Martin SAXER is an anthropologist based in Munich, Germany. He was a Clarendon scholar at Oxford and received his doctorate in 2010. He conducted extensive fieldwork in Siberia, Tibet and Nepal and published the book Manufacturing Tibetan Medicine: The Creation of an Industry and the Moral Economy of Tibetanness (Berghahn 2013). Since 2015, he is leading a 5-year research project funded by the European Research Council under the title Remoteness & Connectivity: Highland Asia in the World (highlandasia.net).

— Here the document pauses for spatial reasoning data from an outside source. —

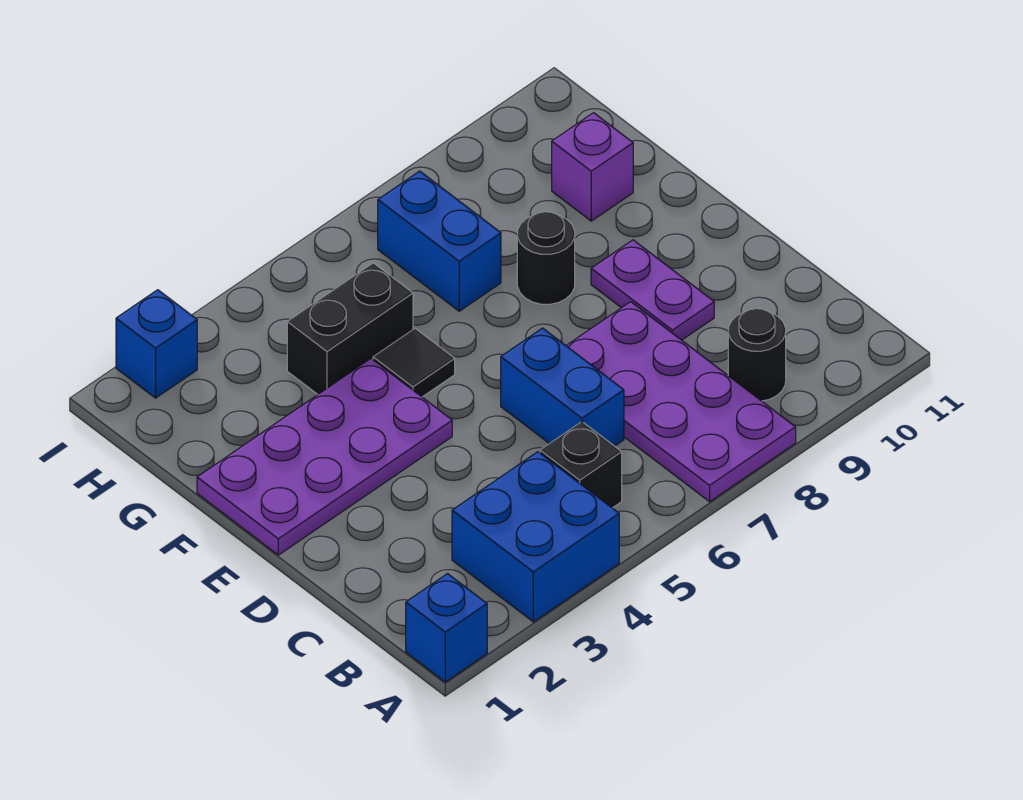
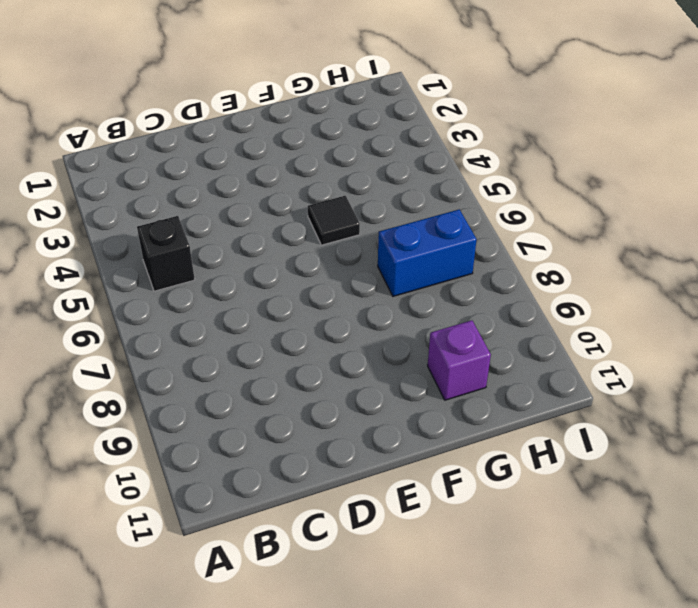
none -> blue brick A1 level 1
none -> blue brick A3:B4 level 1
none -> purple plate A7:D8 level 1

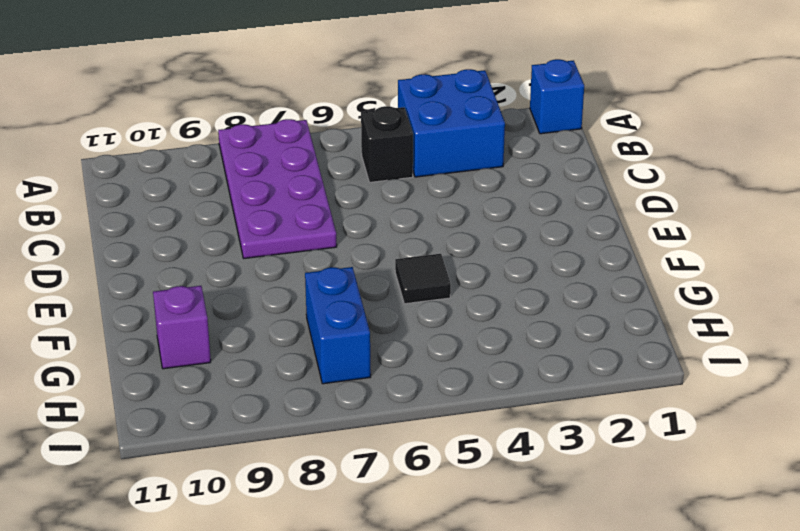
none -> black round brick B9 level 1
none -> blue brick C6:D6 level 1
none -> purple plate D9:E9 level 1

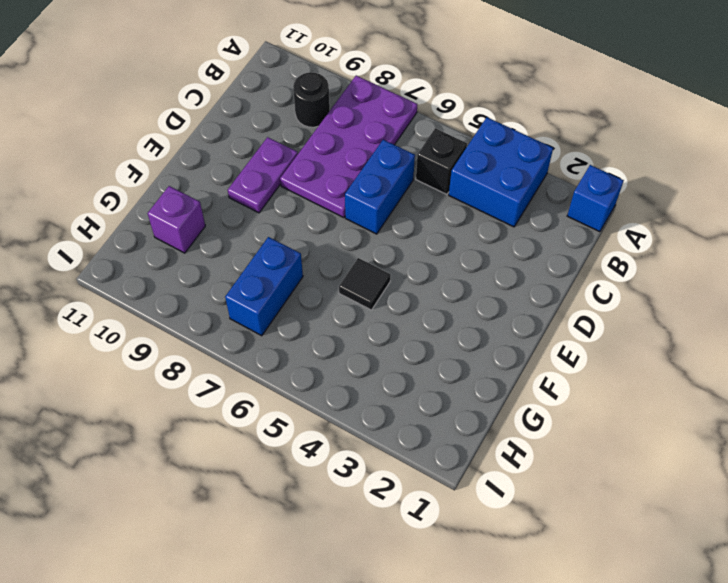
none -> purple plate E1:F4 level 1
none -> black round brick F8 level 1
none -> black brick G4:G5 level 1

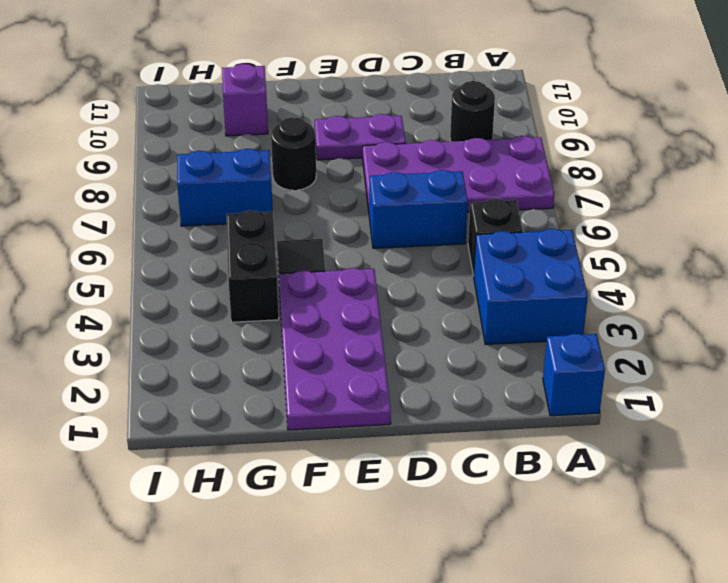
none -> blue brick I2 level 1

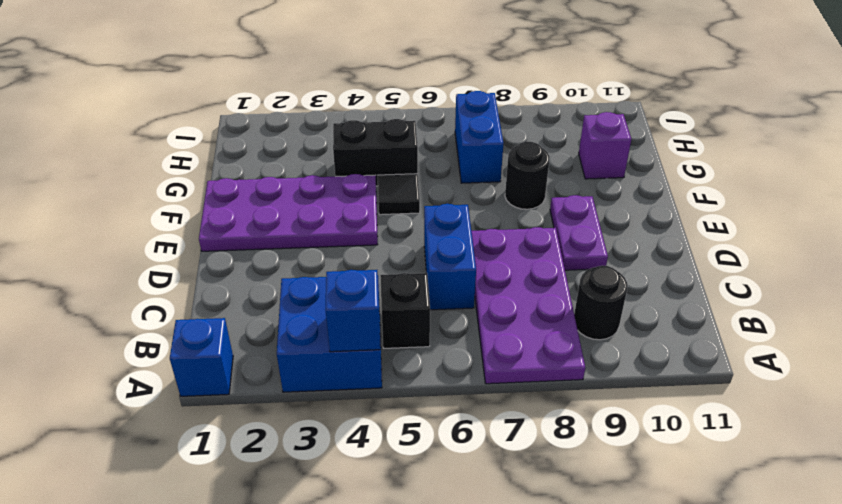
blue brick A4 level 2 -> blue brick I2 level 1

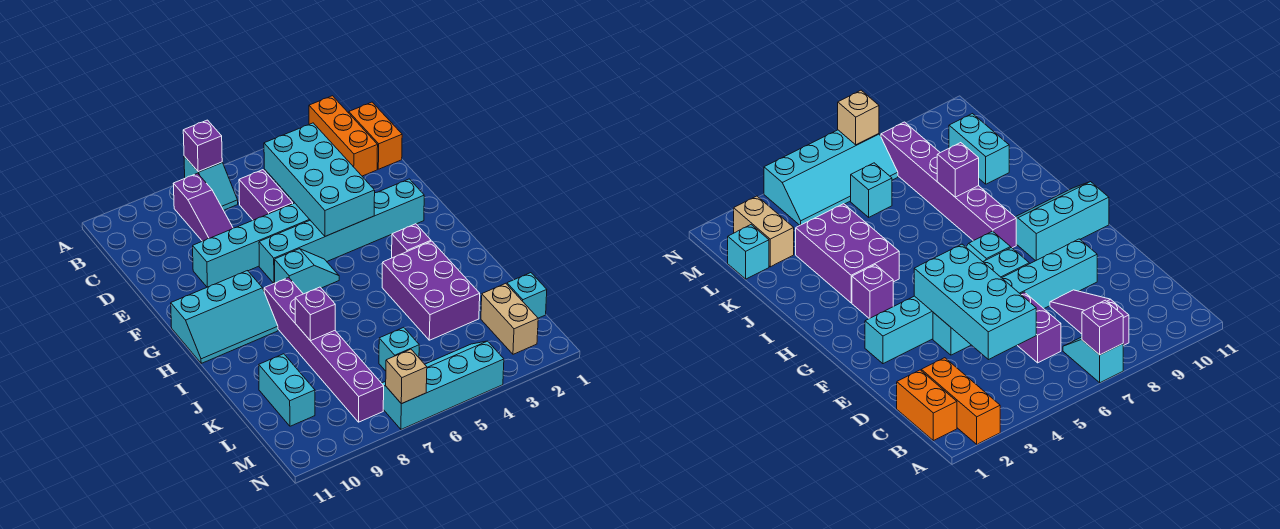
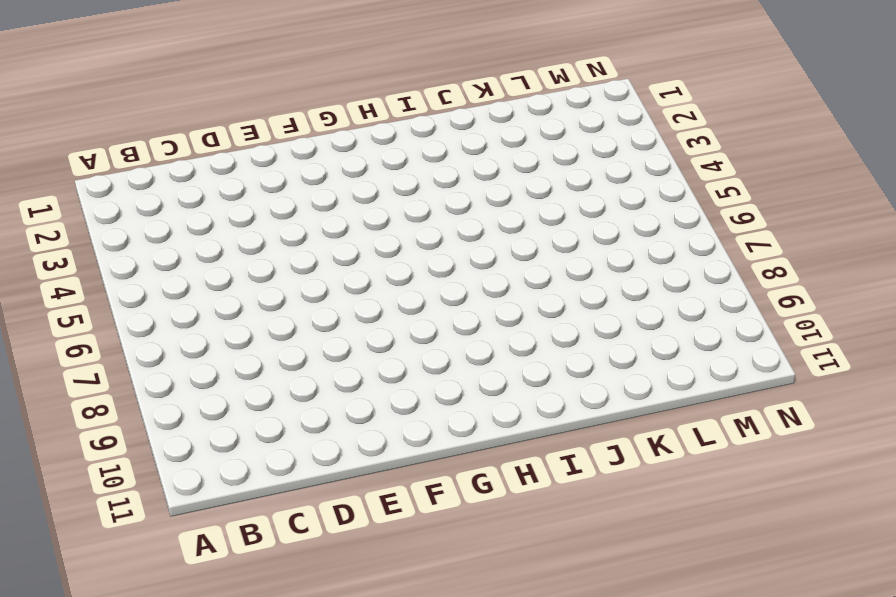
none -> orange brick A2:C2 level 1
none -> cyan slope A7:B7 level 1 top A
none -> orange brick B1:C1 level 1

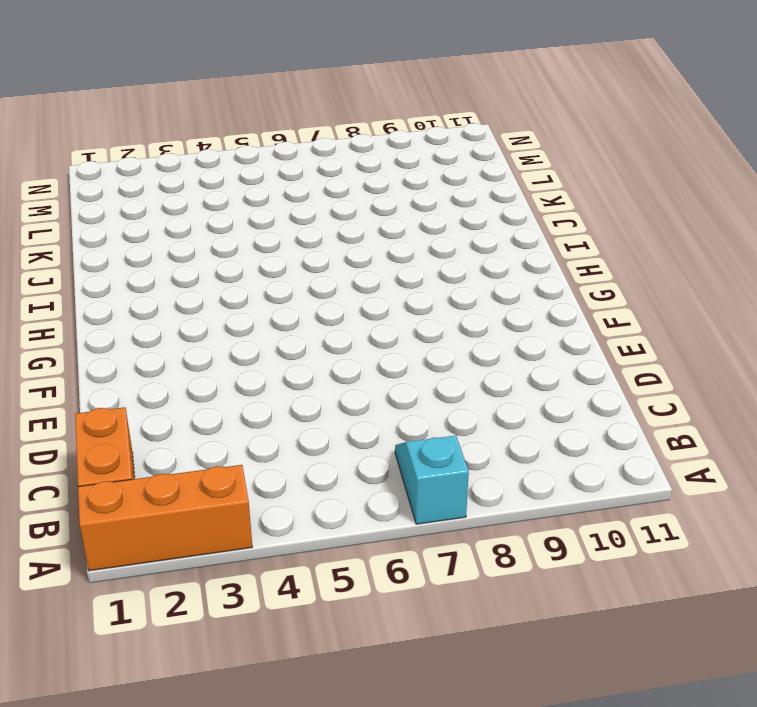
orange brick A1:A3 level 1 -> orange brick A2:C2 level 1
none -> purple slope B8:D8 level 1 top B
none -> purple brick C6:D6 level 1
none -> cyan brick E4:E9 level 1

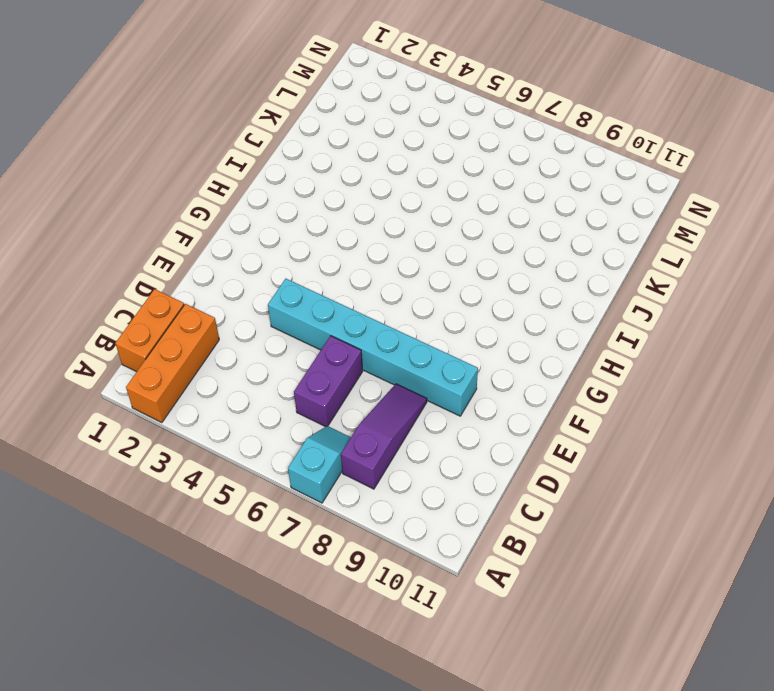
none -> cyan brick F2:F7 level 1
none -> cyan slope G6:G7 level 1 top 7
none -> cyan slope G9:H11 level 1 top G

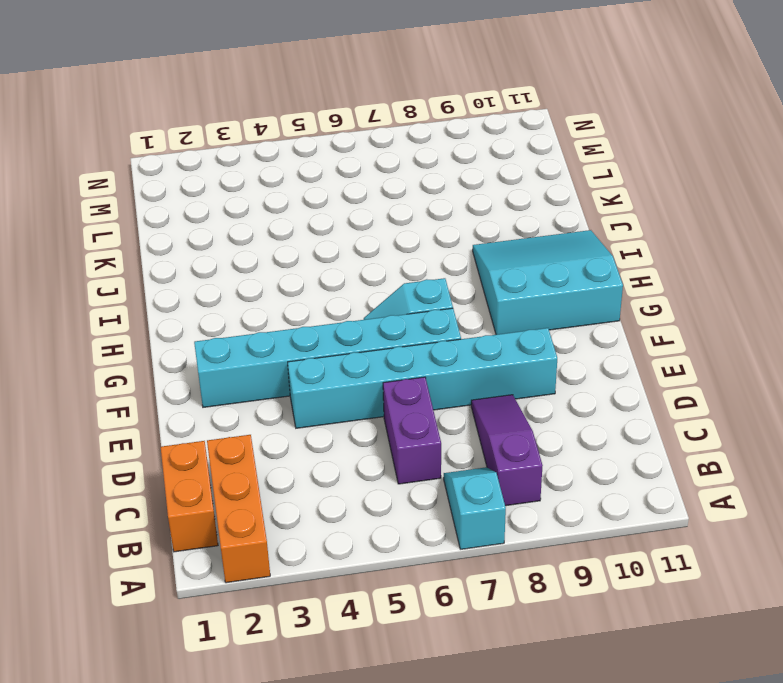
cyan slope G9:I11 level 1 top G -> cyan slope G9:H11 level 1 top G
none -> purple brick H3 level 1
none -> purple brick H8:M8 level 1
none -> purple brick I3:K4 level 1

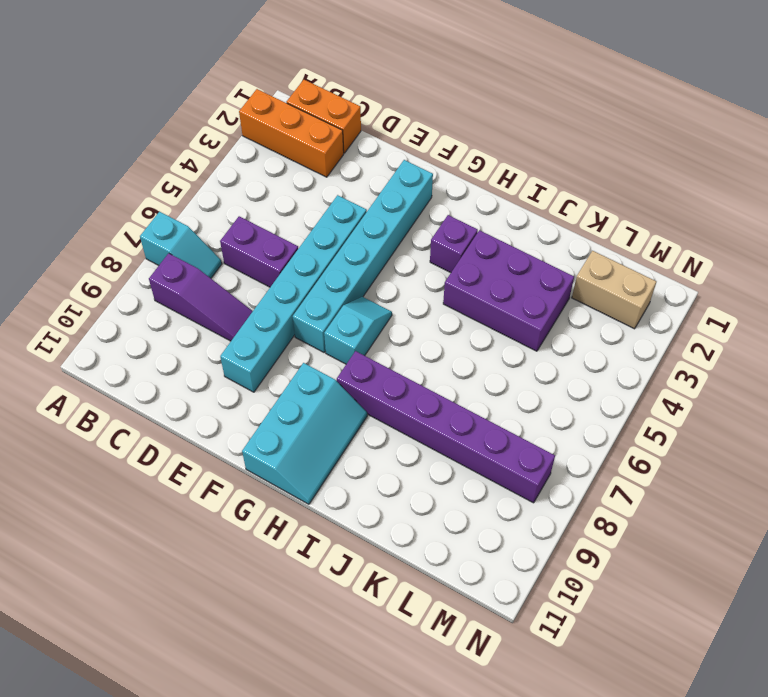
none -> cyan brick K10:L10 level 1
none -> cyan brick L1 level 1
none -> cyan brick L6 level 1

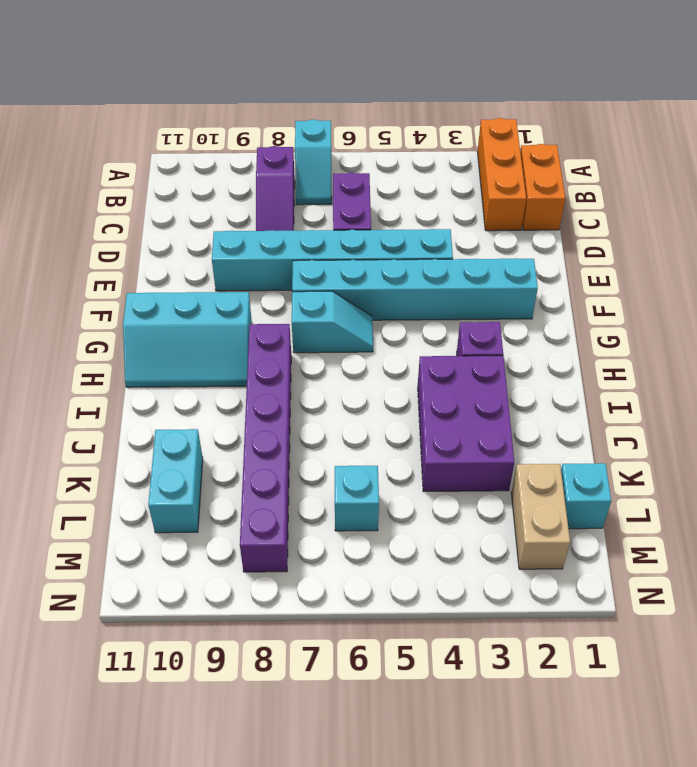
none -> cyan slope M4:N7 level 1 top N
none -> purple brick A7 level 2
none -> cyan brick C4:F5 level 2

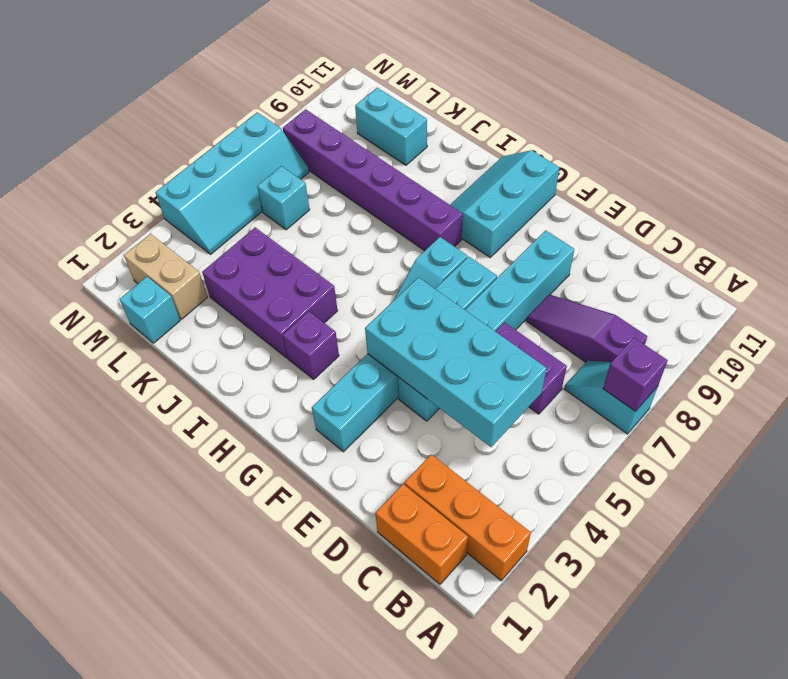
none -> purple brick J8 level 2
none -> tan brick N7 level 2

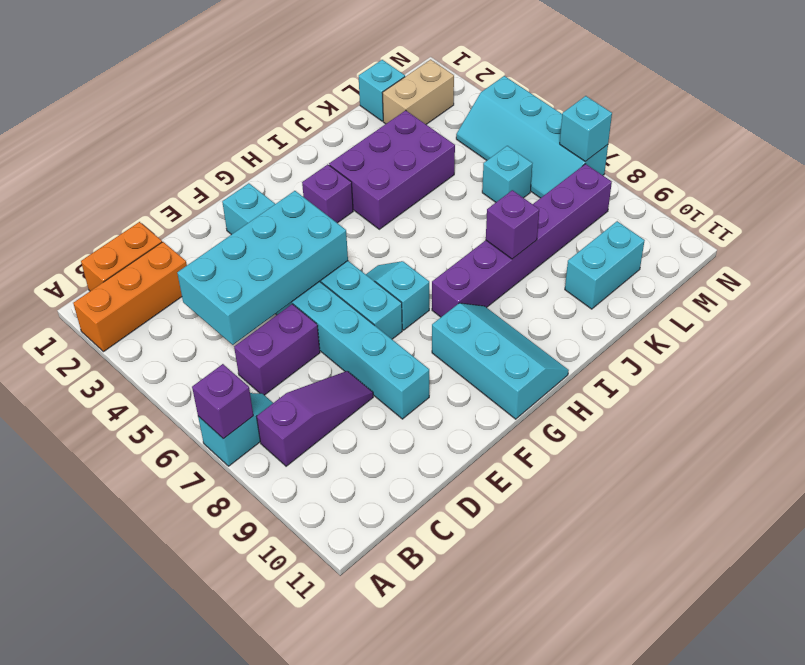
cyan brick N7 level 2 -> tan brick N7 level 2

Martin directed two feature-length documentary films and runs the visual ethnography blog theotherimage.com. He is currently working on a second monograph, an exhibition on “Highland Flotsam” (highlandasia.net/projects/highlandflotsam.html), an a new documentary film with the working title “Murghab”. 

 

Christina SCHWENKEL is Professor of Anthropology at the University of California, Riverside and Director of the Program in Southeast Asian Studies (SEATRiP). She is co-editor of the Journal of Vietnamese Studies. Christina has conducted extensive ethnographic research in Vietnam on global technology transfers and postwar reconstruction of urban infrastructure. Her first book, The American War in Contemporary Vietnam: Transnational Remembrance and Representation (Indiana 2009), examined the materiality of knowledge production and the geopolitics of commemoration through the built environment. Her more recent publications have focused on Cold War technopolitics and socialist circulations of urban planning knowledge between Vietnam and East Germany, including her latest book: Building Socialism: The Afterlife of East German Architecture in Urban Vietnam (Duke 2020)Her new research projects focus on industrial design, urban soundscapes  and gendered forms of training and expertise.

 

Max D. WOODWORTH is Assistant Professor of Geography at The Ohio State University. His research concentrates on urban development in China and East Asia with special attention paid to resource boomtowns and suburban “edge city” development. Since 2010, he has conducted extensive research in Ordos Municipality, an energy resource-abundant area in China’s Inner Mongolia Autonomous Region. This work has explored linkages between urbanization, infrastructure expansions, and energy resource production. Since 2014, he has expanded the regional scope of his research to include the boomtowns and oil regions of the U.S. Upper Midwest. Max’s research into suburban new towns in China addresses the politics of peri-urban development currently underway across China. Both areas of research share similar theoretical concerns with notions of the “frontier,” and specifically the understanding of peripheral spaces as leading edges of economic growth, political contention, and cultural change. His research has been published in such journals as The Professional Geographer, Geoforum, The International Journal of Urban and Regional Research, and The Journal of Asian Studies.